■ The problem ■
Count the lines in the data below where the string "index" occurs, please, and give the number alone.

Data below:

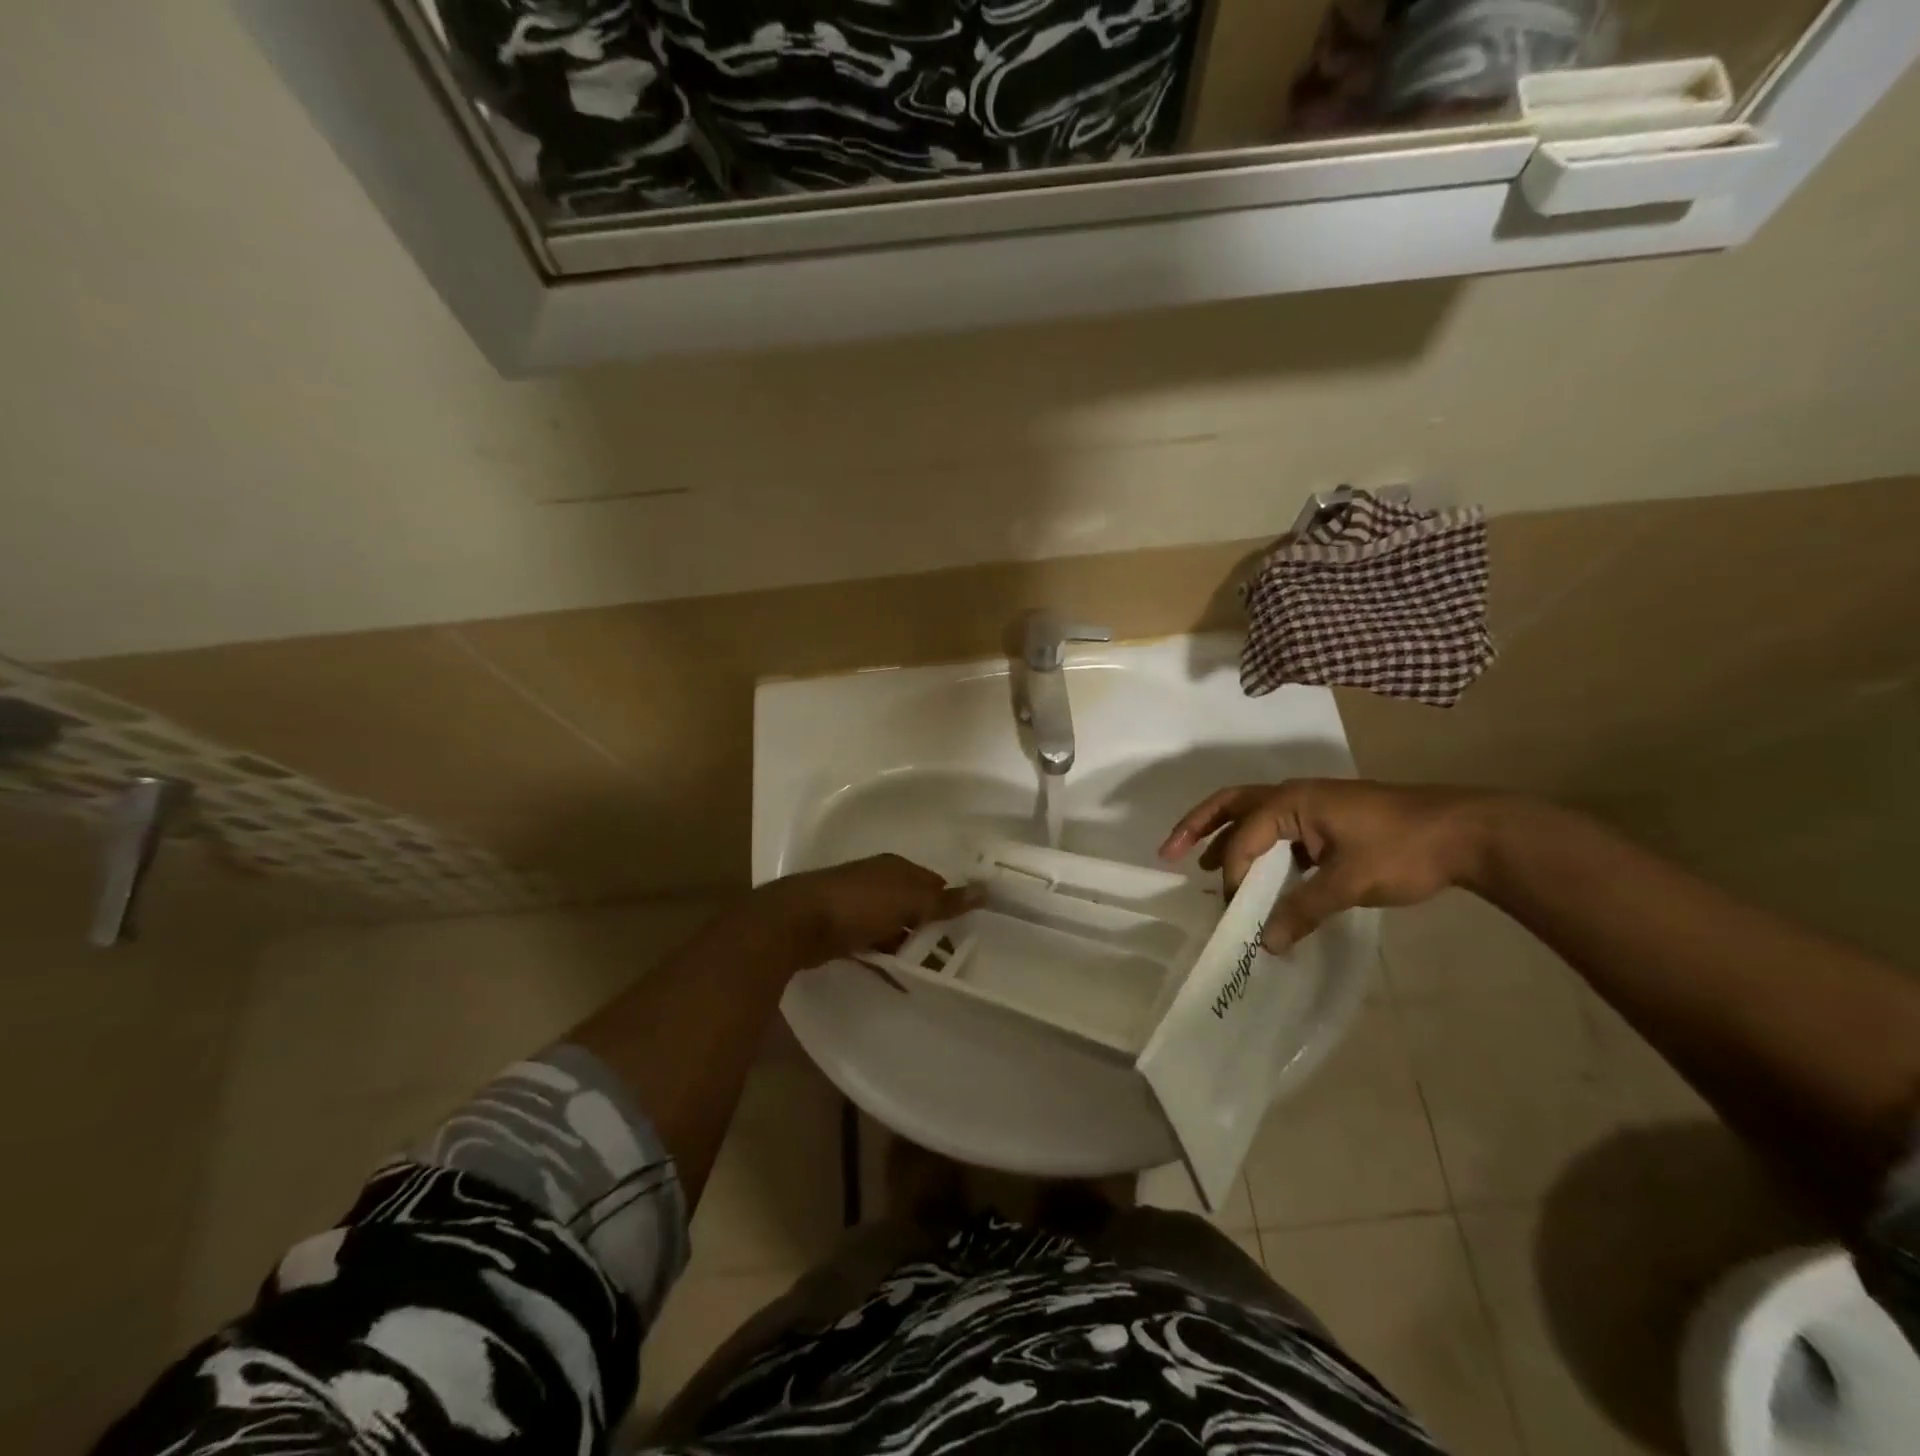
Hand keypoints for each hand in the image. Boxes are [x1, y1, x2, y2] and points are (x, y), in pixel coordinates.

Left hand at [756, 854, 978, 969]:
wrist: (797, 922)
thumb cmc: (859, 905)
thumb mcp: (908, 901)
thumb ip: (944, 901)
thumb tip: (984, 889)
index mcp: (895, 868)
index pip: (932, 882)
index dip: (950, 903)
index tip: (967, 928)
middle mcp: (877, 882)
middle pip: (912, 904)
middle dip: (930, 927)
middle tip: (953, 956)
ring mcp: (856, 905)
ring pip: (893, 926)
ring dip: (908, 946)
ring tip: (930, 972)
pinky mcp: (841, 930)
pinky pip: (873, 945)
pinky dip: (887, 959)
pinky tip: (899, 979)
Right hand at [1159, 779, 1498, 952]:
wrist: (1467, 832)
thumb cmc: (1403, 850)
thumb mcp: (1349, 884)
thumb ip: (1303, 911)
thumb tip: (1267, 945)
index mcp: (1292, 801)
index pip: (1245, 837)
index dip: (1236, 875)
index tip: (1238, 913)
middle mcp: (1293, 796)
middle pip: (1231, 805)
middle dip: (1198, 827)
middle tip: (1168, 852)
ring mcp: (1311, 805)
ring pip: (1253, 815)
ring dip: (1226, 836)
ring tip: (1205, 866)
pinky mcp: (1327, 820)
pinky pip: (1278, 829)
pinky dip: (1258, 846)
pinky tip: (1261, 874)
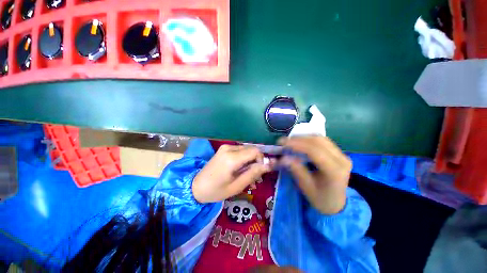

End of Data.

■ Answer to this problem ■
8